[[ MATERIAL FOR THIS EXERCISE open ]]

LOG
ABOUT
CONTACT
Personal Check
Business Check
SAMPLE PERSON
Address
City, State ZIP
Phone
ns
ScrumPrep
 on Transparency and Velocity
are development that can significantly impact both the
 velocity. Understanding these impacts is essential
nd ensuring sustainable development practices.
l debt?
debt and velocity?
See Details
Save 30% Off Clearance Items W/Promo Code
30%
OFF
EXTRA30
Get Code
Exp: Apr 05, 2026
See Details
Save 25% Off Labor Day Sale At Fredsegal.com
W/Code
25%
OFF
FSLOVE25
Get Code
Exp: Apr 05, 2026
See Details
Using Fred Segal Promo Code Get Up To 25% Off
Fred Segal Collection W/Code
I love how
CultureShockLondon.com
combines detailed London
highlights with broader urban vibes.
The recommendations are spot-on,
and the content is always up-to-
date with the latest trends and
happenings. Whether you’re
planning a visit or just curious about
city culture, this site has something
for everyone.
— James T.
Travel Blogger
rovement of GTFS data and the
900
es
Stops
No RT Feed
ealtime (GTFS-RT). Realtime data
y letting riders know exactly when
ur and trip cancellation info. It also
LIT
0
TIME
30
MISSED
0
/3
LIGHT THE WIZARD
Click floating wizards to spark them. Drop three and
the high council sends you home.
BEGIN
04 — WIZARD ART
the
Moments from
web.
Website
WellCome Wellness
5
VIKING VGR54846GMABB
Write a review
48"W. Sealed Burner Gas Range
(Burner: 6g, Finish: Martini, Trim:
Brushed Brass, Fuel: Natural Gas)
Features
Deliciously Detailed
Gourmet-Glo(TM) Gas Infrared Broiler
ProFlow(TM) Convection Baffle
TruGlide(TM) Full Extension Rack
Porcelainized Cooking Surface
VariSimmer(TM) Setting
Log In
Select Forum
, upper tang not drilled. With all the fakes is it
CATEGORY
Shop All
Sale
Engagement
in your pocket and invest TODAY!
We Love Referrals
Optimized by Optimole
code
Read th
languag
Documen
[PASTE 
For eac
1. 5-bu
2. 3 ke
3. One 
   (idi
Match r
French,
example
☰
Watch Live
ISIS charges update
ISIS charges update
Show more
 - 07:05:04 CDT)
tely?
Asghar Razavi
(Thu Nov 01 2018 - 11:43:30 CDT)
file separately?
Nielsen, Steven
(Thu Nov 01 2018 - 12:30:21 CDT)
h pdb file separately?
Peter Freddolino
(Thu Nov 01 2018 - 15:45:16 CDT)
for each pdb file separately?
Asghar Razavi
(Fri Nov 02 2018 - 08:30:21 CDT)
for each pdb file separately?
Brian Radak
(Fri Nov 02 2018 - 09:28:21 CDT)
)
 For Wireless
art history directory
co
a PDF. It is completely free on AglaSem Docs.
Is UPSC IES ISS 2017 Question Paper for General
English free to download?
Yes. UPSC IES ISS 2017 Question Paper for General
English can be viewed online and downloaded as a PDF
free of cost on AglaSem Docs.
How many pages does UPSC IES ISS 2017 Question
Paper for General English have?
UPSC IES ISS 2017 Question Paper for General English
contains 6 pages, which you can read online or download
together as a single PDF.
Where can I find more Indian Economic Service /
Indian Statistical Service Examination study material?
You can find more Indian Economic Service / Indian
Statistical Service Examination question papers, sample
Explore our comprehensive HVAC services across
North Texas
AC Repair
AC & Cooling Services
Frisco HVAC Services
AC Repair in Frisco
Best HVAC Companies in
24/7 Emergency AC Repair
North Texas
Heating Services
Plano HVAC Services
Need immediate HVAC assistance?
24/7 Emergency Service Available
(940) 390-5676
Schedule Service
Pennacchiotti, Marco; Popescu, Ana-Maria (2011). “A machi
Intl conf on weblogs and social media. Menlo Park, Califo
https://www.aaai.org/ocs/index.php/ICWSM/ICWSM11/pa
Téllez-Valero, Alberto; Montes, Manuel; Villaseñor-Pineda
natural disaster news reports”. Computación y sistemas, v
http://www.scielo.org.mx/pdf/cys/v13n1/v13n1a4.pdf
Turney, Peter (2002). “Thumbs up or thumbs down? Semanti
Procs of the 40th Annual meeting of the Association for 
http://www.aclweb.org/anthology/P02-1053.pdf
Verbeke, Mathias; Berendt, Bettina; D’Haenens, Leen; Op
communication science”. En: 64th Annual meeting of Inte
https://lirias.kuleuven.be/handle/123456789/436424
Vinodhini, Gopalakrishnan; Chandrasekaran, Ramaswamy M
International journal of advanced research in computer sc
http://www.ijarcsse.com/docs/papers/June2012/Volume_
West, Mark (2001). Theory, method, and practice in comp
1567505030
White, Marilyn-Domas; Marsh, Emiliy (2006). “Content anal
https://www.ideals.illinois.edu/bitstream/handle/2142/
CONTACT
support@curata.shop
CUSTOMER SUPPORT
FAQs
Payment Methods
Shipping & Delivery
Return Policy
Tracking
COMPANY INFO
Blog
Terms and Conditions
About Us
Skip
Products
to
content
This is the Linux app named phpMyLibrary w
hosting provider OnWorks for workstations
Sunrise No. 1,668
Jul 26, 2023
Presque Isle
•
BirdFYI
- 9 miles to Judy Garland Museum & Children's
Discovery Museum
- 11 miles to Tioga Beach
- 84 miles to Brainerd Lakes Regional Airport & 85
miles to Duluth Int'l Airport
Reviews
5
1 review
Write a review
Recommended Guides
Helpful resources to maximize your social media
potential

[[ MATERIAL FOR THIS EXERCISE closed ]]

WHAT YOU ARE ASKED TO DO → All the lines above need to be retyped exactly, with nothing left out.

SOLUTION →
LOG
ABOUT
CONTACT
Personal Check
Business Check
SAMPLE PERSON
Address
City, State ZIP
Phone
ns
ScrumPrep
 on Transparency and Velocity
are development that can significantly impact both the
 velocity. Understanding these impacts is essential
nd ensuring sustainable development practices.
l debt?
debt and velocity?
See Details
Save 30% Off Clearance Items W/Promo Code
30%
OFF
EXTRA30
Get Code
Exp: Apr 05, 2026
See Details
Save 25% Off Labor Day Sale At Fredsegal.com
W/Code
25%
OFF
FSLOVE25
Get Code
Exp: Apr 05, 2026
See Details
Using Fred Segal Promo Code Get Up To 25% Off
Fred Segal Collection W/Code
I love how
CultureShockLondon.com
combines detailed London
highlights with broader urban vibes.
The recommendations are spot-on,
and the content is always up-to-
date with the latest trends and
happenings. Whether you’re
planning a visit or just curious about
city culture, this site has something
for everyone.
— James T.
Travel Blogger
rovement of GTFS data and the
900
es
Stops
No RT Feed
ealtime (GTFS-RT). Realtime data
y letting riders know exactly when
ur and trip cancellation info. It also
LIT
0
TIME
30
MISSED
0
/3
LIGHT THE WIZARD
Click floating wizards to spark them. Drop three and
the high council sends you home.
BEGIN
04 — WIZARD ART
the
Moments from
web.
Website
WellCome Wellness
5
VIKING VGR54846GMABB
Write a review
48"W. Sealed Burner Gas Range
(Burner: 6g, Finish: Martini, Trim:
Brushed Brass, Fuel: Natural Gas)
Features
Deliciously Detailed
Gourmet-Glo(TM) Gas Infrared Broiler
ProFlow(TM) Convection Baffle
TruGlide(TM) Full Extension Rack
Porcelainized Cooking Surface
VariSimmer(TM) Setting
Log In
Select Forum
, upper tang not drilled. With all the fakes is it
CATEGORY
Shop All
Sale
Engagement
in your pocket and invest TODAY!
We Love Referrals
Optimized by Optimole
code
Read th
languag
Documen
[PASTE 
For eac
1. 5-bu
2. 3 ke
3. One 
   (idi
Match r
French,
example
☰
Watch Live
ISIS charges update
ISIS charges update
Show more
 - 07:05:04 CDT)
tely?
Asghar Razavi
(Thu Nov 01 2018 - 11:43:30 CDT)
file separately?
Nielsen, Steven
(Thu Nov 01 2018 - 12:30:21 CDT)
h pdb file separately?
Peter Freddolino
(Thu Nov 01 2018 - 15:45:16 CDT)
for each pdb file separately?
Asghar Razavi
(Fri Nov 02 2018 - 08:30:21 CDT)
for each pdb file separately?
Brian Radak
(Fri Nov 02 2018 - 09:28:21 CDT)
)
 For Wireless
art history directory
co
a PDF. It is completely free on AglaSem Docs.
Is UPSC IES ISS 2017 Question Paper for General
English free to download?
Yes. UPSC IES ISS 2017 Question Paper for General
English can be viewed online and downloaded as a PDF
free of cost on AglaSem Docs.
How many pages does UPSC IES ISS 2017 Question
Paper for General English have?
UPSC IES ISS 2017 Question Paper for General English
contains 6 pages, which you can read online or download
together as a single PDF.
Where can I find more Indian Economic Service /
Indian Statistical Service Examination study material?
You can find more Indian Economic Service / Indian
Statistical Service Examination question papers, sample
Explore our comprehensive HVAC services across
North Texas
AC Repair
AC & Cooling Services
Frisco HVAC Services
AC Repair in Frisco
Best HVAC Companies in
24/7 Emergency AC Repair
North Texas
Heating Services
Plano HVAC Services
Need immediate HVAC assistance?
24/7 Emergency Service Available
(940) 390-5676
Schedule Service
Pennacchiotti, Marco; Popescu, Ana-Maria (2011). “A machi
Intl conf on weblogs and social media. Menlo Park, Califo
https://www.aaai.org/ocs/index.php/ICWSM/ICWSM11/pa
Téllez-Valero, Alberto; Montes, Manuel; Villaseñor-Pineda
natural disaster news reports”. Computación y sistemas, v
http://www.scielo.org.mx/pdf/cys/v13n1/v13n1a4.pdf
Turney, Peter (2002). “Thumbs up or thumbs down? Semanti
Procs of the 40th Annual meeting of the Association for 
http://www.aclweb.org/anthology/P02-1053.pdf
Verbeke, Mathias; Berendt, Bettina; D’Haenens, Leen; Op
communication science”. En: 64th Annual meeting of Inte
https://lirias.kuleuven.be/handle/123456789/436424
Vinodhini, Gopalakrishnan; Chandrasekaran, Ramaswamy M
International journal of advanced research in computer sc
http://www.ijarcsse.com/docs/papers/June2012/Volume_
West, Mark (2001). Theory, method, and practice in comp
1567505030
White, Marilyn-Domas; Marsh, Emiliy (2006). “Content anal
https://www.ideals.illinois.edu/bitstream/handle/2142/
CONTACT
support@curata.shop
CUSTOMER SUPPORT
FAQs
Payment Methods
Shipping & Delivery
Return Policy
Tracking
COMPANY INFO
Blog
Terms and Conditions
About Us
Skip
Products
to
content
This is the Linux app named phpMyLibrary w
hosting provider OnWorks for workstations
Sunrise No. 1,668
Jul 26, 2023
Presque Isle
•
BirdFYI
- 9 miles to Judy Garland Museum & Children's
Discovery Museum
- 11 miles to Tioga Beach
- 84 miles to Brainerd Lakes Regional Airport & 85
miles to Duluth Int'l Airport
Reviews
5
1 review
Write a review
Recommended Guides
Helpful resources to maximize your social media
potential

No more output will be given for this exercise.